Please render the stretch from the start of the rows through the line that contains "Now, after the" as a Markdown table with the columns Number and Line. Leave out any blank lines.

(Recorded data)
== Segment start ==
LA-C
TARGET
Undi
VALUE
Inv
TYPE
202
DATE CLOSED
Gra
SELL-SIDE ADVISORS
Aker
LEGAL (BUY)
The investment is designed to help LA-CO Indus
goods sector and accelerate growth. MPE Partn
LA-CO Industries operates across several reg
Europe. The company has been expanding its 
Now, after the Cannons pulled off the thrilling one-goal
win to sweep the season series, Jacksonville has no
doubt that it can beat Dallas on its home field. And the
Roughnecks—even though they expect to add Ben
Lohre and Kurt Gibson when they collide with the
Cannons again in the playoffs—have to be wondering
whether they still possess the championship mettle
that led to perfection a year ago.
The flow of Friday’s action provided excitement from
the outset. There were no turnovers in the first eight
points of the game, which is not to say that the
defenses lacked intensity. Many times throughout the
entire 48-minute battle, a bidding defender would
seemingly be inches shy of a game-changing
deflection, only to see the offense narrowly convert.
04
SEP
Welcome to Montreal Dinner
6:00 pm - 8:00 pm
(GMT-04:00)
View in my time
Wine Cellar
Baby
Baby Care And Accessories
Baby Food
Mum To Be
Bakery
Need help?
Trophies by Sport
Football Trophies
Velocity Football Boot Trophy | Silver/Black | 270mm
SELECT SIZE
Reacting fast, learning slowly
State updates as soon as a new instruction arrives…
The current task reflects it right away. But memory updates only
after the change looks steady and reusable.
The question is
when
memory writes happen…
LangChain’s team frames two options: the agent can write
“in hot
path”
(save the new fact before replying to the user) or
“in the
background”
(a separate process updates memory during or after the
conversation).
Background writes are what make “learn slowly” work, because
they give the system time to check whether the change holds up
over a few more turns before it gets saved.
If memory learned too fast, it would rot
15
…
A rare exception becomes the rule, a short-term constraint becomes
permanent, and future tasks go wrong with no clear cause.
== Segment end ==
- _Your solution_:
| Number | Line |
|---|---|
| 1 | LA-C |
| 2 | TARGET |
| 3 | Undi |
| 4 | VALUE |
| 5 | Inv |
| 6 | TYPE |
| 7 | 202 |
| 8 | DATE CLOSED |
| 9 | Gra |
| 10 | SELL-SIDE ADVISORS |
| 11 | Aker |
| 12 | LEGAL (BUY) |
| 13 | The investment is designed to help LA-CO Indus |
| 14 | goods sector and accelerate growth. MPE Partn |
| 15 | LA-CO Industries operates across several reg |
| 16 | Europe. The company has been expanding its  |
| 17 | Now, after the Cannons pulled off the thrilling one-goal |